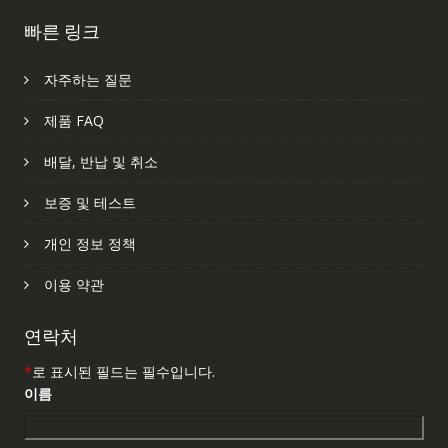
빠른 링크
자주하는 질문
제품 FAQ
배달, 반납 및 취소
보증 및 테스트
개인 정보 정책
이용 약관
연락처
*
로 표시된 필드는 필수입니다.
이름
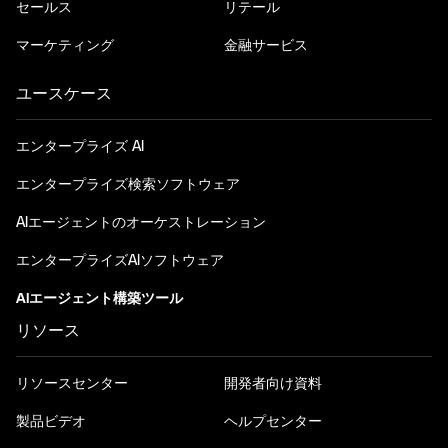
セールス
リテール
マーケティング
金融サービス
ユースケース
エンタープライズ AI
エンタープライズ検索ソフトウェア
AIエージェントのオーケストレーション
エンタープライズAIソフトウェア
AIエージェント構築ツール
リソース
リソースセンター
開発者向け資料
製品ビデオ
ヘルプセンター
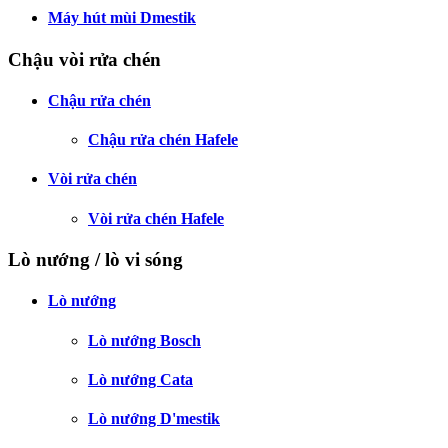
Máy hút mùi Dmestik
Chậu vòi rửa chén
Chậu rửa chén
Chậu rửa chén Hafele
Vòi rửa chén
Vòi rửa chén Hafele
Lò nướng / lò vi sóng
Lò nướng
Lò nướng Bosch
Lò nướng Cata
Lò nướng D'mestik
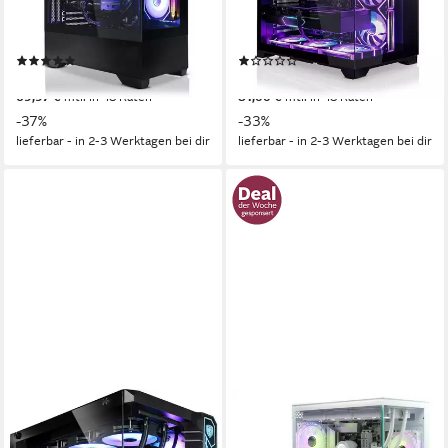
Intel 12900K
Prozessor
AMD 9950X3D
Prozessor
Radeon RX 9070 XT 16 GB
Grafikkarte
Radeon RX 9070 XT 16 GB
Grafikkarte
32 GB DDR5
Arbeitsspeicher
32 GB DDR5
Arbeitsspeicher
(1)
(1)
2.409,90 €
2.789,90 €
UVP
3.809,90 €
UVP
4.184,90 €
69,97 €
mtl. in 48 Raten
81,00 €
mtl. in 48 Raten
-37%
-33%
lieferbar - in 2-3 Werktagen bei dir
lieferbar - in 2-3 Werktagen bei dir
KIEBEL
GAMEMAX
Panorama XL 14 Gaming-PC
ICE 7764 AMD Ryzen 9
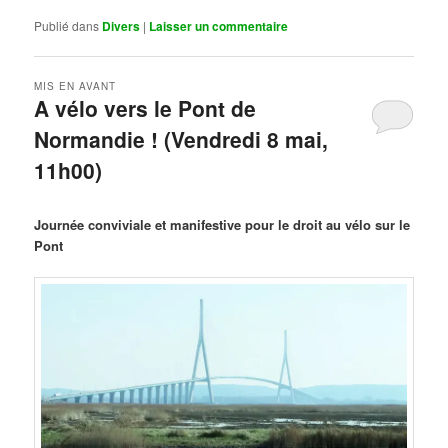
Publié dans
Divers
|
Laisser un commentaire
MIS EN AVANT
A vélo vers le Pont de
Normandie ! (Vendredi 8 mai,
11h00)
Publié le
mars 29, 2026
par
Steph
Journée conviviale et manifestive pour le droit au vélo sur le
Pont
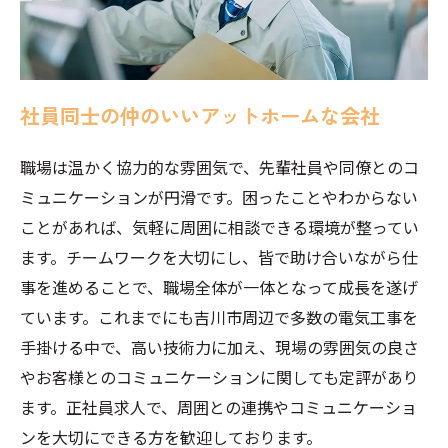
社員同士の仲のいいアットホームな会社
職場は温かく協力的な雰囲気で、先輩社員や同僚とのコ
ミュニケーションが円滑です。困ったことやわからない
ことがあれば、気軽に周囲に相談できる環境が整ってい
ます。チームワークを大切にし、皆で助け合いながら仕
事を進めることで、職場全体が一体となって成長を遂げ
ています。これまでにも吉川市周辺で多数の電気工事を
手掛ける中で、高い技術力に加え、現場の雰囲気の良さ
やお客様とのコミュニケーションに関しても定評があり
ます。正社員求人で、周囲との連携やコミュニケーショ
ンを大切にできる方を歓迎しております。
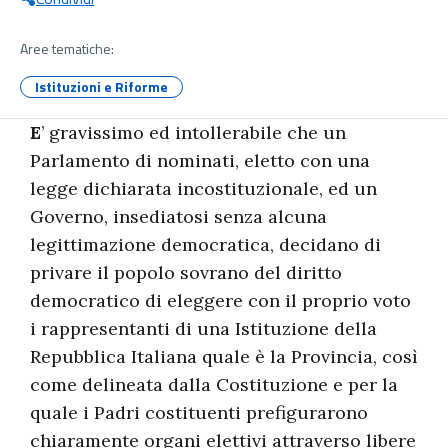
Aree tematiche:
Istituzioni e Riforme
E
’ gravissimo ed intollerabile che un
Parlamento di nominati, eletto con una
legge dichiarata incostituzionale, ed un
Governo, insediatosi senza alcuna
legittimazione democratica, decidano di
privare il popolo sovrano del diritto
democratico di eleggere con il proprio voto
i rappresentanti di una Istituzione della
Repubblica Italiana quale è la Provincia, così
come delineata dalla Costituzione e per la
quale i Padri costituenti prefigurarono
chiaramente organi elettivi attraverso libere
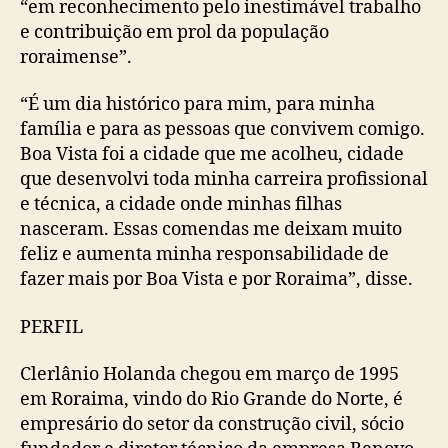
“em reconhecimento pelo inestimável trabalho
e contribuição em prol da população
roraimense”.
“É um dia histórico para mim, para minha
família e para as pessoas que convivem comigo.
Boa Vista foi a cidade que me acolheu, cidade
que desenvolvi toda minha carreira profissional
e técnica, a cidade onde minhas filhas
nasceram. Essas comendas me deixam muito
feliz e aumenta minha responsabilidade de
fazer mais por Boa Vista e por Roraima”, disse.
PERFIL
Clerlânio Holanda chegou em março de 1995
em Roraima, vindo do Rio Grande do Norte, é
empresário do setor da construção civil, sócio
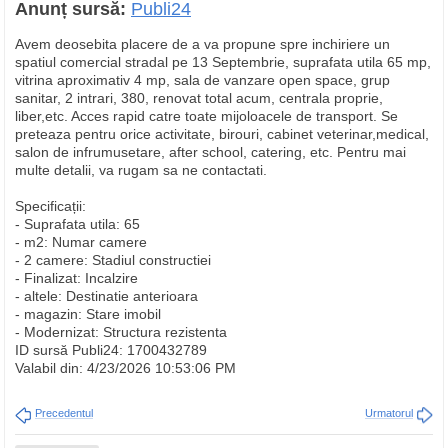
Anunț sursă:
Publi24
Avem deosebita placere de a va propune spre inchiriere un
spatiul comercial stradal pe 13 Septembrie, suprafata utila 65 mp,
vitrina aproximativ 4 mp, sala de vanzare open space, grup
sanitar, 2 intrari, 380, renovat total acum, centrala proprie,
liber,etc. Acces rapid catre toate mijoloacele de transport. Se
preteaza pentru orice activitate, birouri, cabinet veterinar,medical,
salon de infrumusetare, after school, catering, etc. Pentru mai
multe detalii, va rugam sa ne contactati.
Specificații:
- Suprafata utila: 65
- m2: Numar camere
- 2 camere: Stadiul constructiei
- Finalizat: Incalzire
- altele: Destinatie anterioara
- magazin: Stare imobil
- Modernizat: Structura rezistenta
ID sursă Publi24: 1700432789
Valabil din: 4/23/2026 10:53:06 PM
Precedentul
Urmatorul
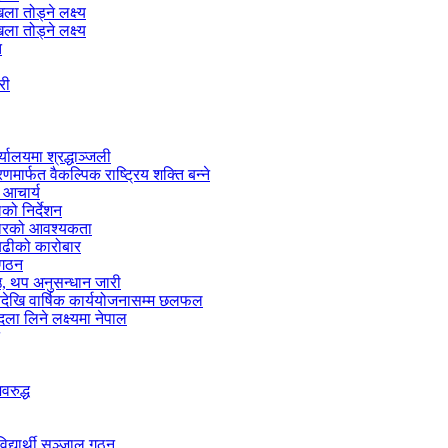
ा तोड्ने लक्ष्य
ा तोड्ने लक्ष्य
त
री
्यालयमा श्रद्धाञ्जली
मार्फत वैकल्पिक राष्ट्रिय शक्ति बन्ने
 आचार्य
को निर्देशन
्तारको आवश्यकता
 बढीको कारोबार
 गठन
 थप अनुसन्धान जारी
नदेखि वार्षिक कार्ययोजनासम्म छलफल
ा लिने लक्ष्यमा नेपाल
वरुद्ध
द्यार्थी सञ्जाल गठन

§ TASK ITEM
Please show all lines from the entries that contain the word "vélo".

§ WRITTEN RESPONSE
A vélo vers le Pont de
Journée conviviale et manifestive pour le droit au vélo sur le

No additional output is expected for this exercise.